The admission follows a Freedom of Information request lodged by the vaccination campaign group, Informed Consent Action Network (Ican), which had asked the CDC to produce all the studies it relied on to claim that the DTaP (diphtheria, tetanus and pertussis, or whooping cough) vaccine does not cause autism. In a separate suit, Ican also asked for evidence for similar claims about the HepB (hepatitis), Hib (haemophilus influenzae), PCV13 (pneumococcal) and IPV (polio) vaccines, and for studies that showed the cumulative effects of all the vaccines in a child's first six months didn't lead to autism. Ican left out the MMR—the vaccine at the forefront of the autism controversy—from its requests.
Ican lodged the request in the summer of 2019 and sued the CDC after it had failed to produce a single scientific paper in over six months. In a New York district court hearing, the CDC was forced to concede it could not produce any evidence that the other childhood vaccines—other than the MMR—don't cause autism.
In responding to Ican's request, it had produced 21 scientific papers, but they either related to the MMR, or to vaccines containing the preservative thimerosal, which none in Ican's request include. An Institute of Medicine review, also submitted to the court, could not establish that the DTaP vaccine didn't cause autism, even though the study had been paid for by the CDC.

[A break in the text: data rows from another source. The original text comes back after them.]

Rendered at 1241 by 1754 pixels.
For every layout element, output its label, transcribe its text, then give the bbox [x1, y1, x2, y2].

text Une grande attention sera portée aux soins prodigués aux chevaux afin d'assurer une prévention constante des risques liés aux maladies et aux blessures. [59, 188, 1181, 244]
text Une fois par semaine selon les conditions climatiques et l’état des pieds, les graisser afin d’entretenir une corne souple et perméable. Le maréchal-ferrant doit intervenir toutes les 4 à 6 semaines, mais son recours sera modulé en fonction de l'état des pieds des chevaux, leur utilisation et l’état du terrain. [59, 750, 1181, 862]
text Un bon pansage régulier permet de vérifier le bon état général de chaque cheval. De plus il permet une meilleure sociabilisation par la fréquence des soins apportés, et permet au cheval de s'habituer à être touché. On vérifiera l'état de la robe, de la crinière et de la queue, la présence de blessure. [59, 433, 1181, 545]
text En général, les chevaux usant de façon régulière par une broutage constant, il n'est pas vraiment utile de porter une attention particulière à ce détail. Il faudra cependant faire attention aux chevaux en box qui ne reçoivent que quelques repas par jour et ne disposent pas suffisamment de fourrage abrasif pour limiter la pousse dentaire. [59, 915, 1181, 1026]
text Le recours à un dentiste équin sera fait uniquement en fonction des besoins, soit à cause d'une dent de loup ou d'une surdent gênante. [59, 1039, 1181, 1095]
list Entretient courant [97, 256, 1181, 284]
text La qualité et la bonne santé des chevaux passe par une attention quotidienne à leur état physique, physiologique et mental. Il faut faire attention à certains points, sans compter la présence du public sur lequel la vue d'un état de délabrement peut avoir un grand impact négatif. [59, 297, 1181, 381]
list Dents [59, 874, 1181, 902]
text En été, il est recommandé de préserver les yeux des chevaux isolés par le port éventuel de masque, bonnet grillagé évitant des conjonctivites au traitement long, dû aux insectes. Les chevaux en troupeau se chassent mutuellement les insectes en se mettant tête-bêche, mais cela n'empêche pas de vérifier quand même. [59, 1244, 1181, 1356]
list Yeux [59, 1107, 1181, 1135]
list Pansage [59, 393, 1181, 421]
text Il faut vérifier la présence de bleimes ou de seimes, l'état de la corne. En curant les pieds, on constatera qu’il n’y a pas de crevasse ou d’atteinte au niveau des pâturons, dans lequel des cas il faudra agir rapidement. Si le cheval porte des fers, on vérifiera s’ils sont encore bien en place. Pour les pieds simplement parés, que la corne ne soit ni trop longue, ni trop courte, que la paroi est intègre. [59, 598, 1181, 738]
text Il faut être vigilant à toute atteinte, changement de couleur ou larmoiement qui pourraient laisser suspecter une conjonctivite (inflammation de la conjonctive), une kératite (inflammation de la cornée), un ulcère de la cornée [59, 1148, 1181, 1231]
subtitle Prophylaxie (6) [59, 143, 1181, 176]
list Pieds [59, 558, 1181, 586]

Ican's Del Bigtree, a TV producer, commented: "If the CDC had spent the same resources studying vaccines and autism, as it did waging a media campaign against parents that claim vaccines caused their child's autism, the world would be a better place for everyone."
Bigtree produced the movie Vaxxed, which featured the work of Andrew Wakefield, a former doctor who was one of the first to claim an association between autism and the MMR.